** Task instructions **
First find the line with "而监督来这里做3D检查的目的" in the entries below, then set down exactly every line through the line with "而作监也是以画特效见长的，从", that line included.

** Extracted records **
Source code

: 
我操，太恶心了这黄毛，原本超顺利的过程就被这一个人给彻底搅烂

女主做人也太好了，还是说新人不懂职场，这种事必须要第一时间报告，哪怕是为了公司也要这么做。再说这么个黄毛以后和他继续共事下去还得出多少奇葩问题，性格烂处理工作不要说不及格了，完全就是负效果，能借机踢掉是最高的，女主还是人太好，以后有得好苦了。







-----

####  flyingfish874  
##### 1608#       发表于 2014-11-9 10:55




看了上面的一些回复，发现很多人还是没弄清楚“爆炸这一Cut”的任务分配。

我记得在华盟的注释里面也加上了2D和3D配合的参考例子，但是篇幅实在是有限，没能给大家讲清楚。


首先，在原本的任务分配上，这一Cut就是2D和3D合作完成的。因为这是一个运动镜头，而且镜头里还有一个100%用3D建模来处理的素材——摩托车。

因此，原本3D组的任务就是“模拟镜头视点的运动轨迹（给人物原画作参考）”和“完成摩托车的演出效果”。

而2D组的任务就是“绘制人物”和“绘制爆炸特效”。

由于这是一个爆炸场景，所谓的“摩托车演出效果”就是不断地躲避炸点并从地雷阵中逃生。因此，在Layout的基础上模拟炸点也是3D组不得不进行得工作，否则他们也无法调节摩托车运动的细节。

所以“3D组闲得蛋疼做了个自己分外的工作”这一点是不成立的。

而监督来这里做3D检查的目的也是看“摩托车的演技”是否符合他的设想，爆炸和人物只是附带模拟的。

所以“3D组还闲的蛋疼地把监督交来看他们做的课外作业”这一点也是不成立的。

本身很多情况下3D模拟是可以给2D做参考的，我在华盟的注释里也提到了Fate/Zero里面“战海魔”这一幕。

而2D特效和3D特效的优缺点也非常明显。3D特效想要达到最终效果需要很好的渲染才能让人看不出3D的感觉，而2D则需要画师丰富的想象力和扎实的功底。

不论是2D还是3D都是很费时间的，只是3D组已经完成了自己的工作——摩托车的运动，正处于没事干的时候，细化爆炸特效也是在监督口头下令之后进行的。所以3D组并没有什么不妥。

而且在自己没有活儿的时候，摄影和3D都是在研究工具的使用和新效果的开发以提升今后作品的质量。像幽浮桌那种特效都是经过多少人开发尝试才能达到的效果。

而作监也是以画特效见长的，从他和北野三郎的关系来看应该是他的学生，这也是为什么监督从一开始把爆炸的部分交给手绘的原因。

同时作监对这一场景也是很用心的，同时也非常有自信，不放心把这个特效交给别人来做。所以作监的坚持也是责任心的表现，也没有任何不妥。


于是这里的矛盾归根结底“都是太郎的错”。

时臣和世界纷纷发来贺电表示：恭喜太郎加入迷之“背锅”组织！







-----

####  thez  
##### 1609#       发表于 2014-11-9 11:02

** Answer space **
而监督来这里做3D检查的目的也是看“摩托车的演技”是否符合他的设想，爆炸和人物只是附带模拟的。

所以“3D组还闲的蛋疼地把监督交来看他们做的课外作业”这一点也是不成立的。

本身很多情况下3D模拟是可以给2D做参考的，我在华盟的注释里也提到了Fate/Zero里面“战海魔”这一幕。

而2D特效和3D特效的优缺点也非常明显。3D特效想要达到最终效果需要很好的渲染才能让人看不出3D的感觉，而2D则需要画师丰富的想象力和扎实的功底。

不论是2D还是3D都是很费时间的，只是3D组已经完成了自己的工作——摩托车的运动，正处于没事干的时候，细化爆炸特效也是在监督口头下令之后进行的。所以3D组并没有什么不妥。

而且在自己没有活儿的时候，摄影和3D都是在研究工具的使用和新效果的开发以提升今后作品的质量。像幽浮桌那种特效都是经过多少人开发尝试才能达到的效果。

而作监也是以画特效见长的，从他和北野三郎的关系来看应该是他的学生，这也是为什么监督从一开始把爆炸的部分交给手绘的原因。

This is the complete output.